What does the PPCLI history say about the event?


----------



## Rifleman62 (10 Apr 2012)

_Note: found a better photo of Capt Baxter. Photo is now the last of the group._

Found some photos, but not your answer. 

3260954:  Forward Observation Post of "B" Battery, 1st Field Regiment, Royal Canadian Artillery. (L-R): Gunner Chuck Drickerson (rangefinder), Gunner Jim Tulley (field telephone), Regimental Sergeant-Major G. Doug Gilpin (binoculars), *Captain George E. Baxter* (map board) and Gunner Hugh Graham (radio).

25 pounder:  Amid heat and dust, gunners of the 7th Battery, 2nd Field Artillery Regiment firing at enemy positions with a 25-pounder gun, Nissoria, July 28th, 1943.

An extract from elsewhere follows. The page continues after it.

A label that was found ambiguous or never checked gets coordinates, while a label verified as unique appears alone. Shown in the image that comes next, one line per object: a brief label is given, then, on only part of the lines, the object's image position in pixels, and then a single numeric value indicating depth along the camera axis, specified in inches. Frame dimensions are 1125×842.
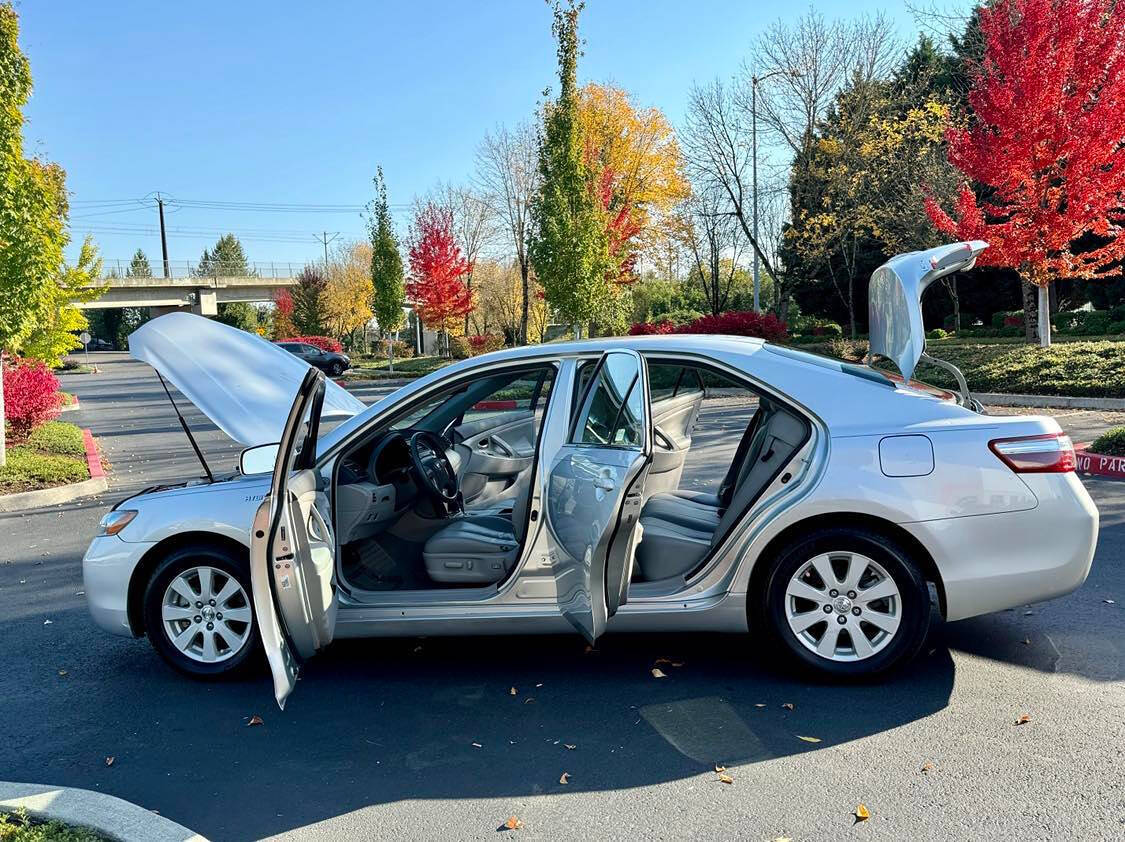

3259922:  Gunners of the 7th Battery, 2nd Field Regiment, Royal Canadian Artillery (R.C.A.), firing their 25-pounder guns at German positions, Nissoria, Italy, 23-28 July 1943.

Agira: Photo of the town.

http://www.thinksicily.com/guide-to-sicily/towns-and-cities-in-sicily/agira.aspx

Interesting the web page title:  "Agira - Sicily's fashion mecca, and resting place for 490 Canadian soldiers" . Additionally the photo and the this description of why the Canadian cemetery is in Agira.


----------



## dangerboy (10 Apr 2012)

Here is what the regimental history book says 





> At noon on July 28th "A" and "B" Companies embussed and were carried to within 2,000 yards of their objective.  As they moved up to their start line Lieut.-Colonel Lindsay arrived with the tidings that Agira had been reported as clear of the enemy.  As a result the fire programme, which consisted of a thirty-minute preliminary shoot, had been cancelled.  "A" Company sent forward a fighting patrol which found no enemies in the western section of the town; wherupon both companies advanced.  The plan was to occupy Agira as far as two churches below the crest of the hillside upon which the town stood.  At 1430 hours both companies entered Agira, to be warmly welcomed on its outskirts by the civilian population.
> 
> 
> Within a matter of minutes "A" Company had received a different welcome.  Leading sections were fired upon at close range from buildings in the main street.  When supporting tanks came forward they were raked by close-range fire and forced to withdrawl.  Clambering to a roof-top a Patricia Bren gunner silenced one post; within fifty yards a second nest was encountered.  A platoon slipped to flank, shook the building with PIAT bombs, rushed the entrance and took ten prisoners.  Cpl S.C. Butterick and his section, while investigating an alley, bumped the enemy at point blank range; in the scrimmage the Corporal was wounded but retained command from the ground.  His men chased off the Germans and picked up eight more prisoners.  9 Platoon, advancing along another street, also encountered machine guns and was held up; its commander, Lieut. J. S. de Balinhard, son of a Patricia officer of the First World War, climbed to a roof-top to reconnoiter and was killed by a sniper.  Mortar fire dislodged the enemy and through a maze of streets and passages "A" Company made its way slowly to the top of the town.  On the northern outskirts two platoons emerged from the built-up area to find themselves on a brink of a cliff.  They immediately were fired upon by the Edmontons who were keeping their flank in the valley below.  It was not until 2100 hours that all platoons reported in as "Snug" on their objectives.
> ...



From: Princess Patricia's Canadian Light Infantry 1919-1957, by G. R. Stevens OBE published by Southam Printing Company Limited, Montreal Division, Pages 86-87

Unfortunately there is no mention of a FOO party in the history.


----------



## Old Sweat (11 Apr 2012)

Thanks to both of you. The Gunners of Canada does mention that the Patricias did encounter the German rearguard in the town, but were able to clear them.


----------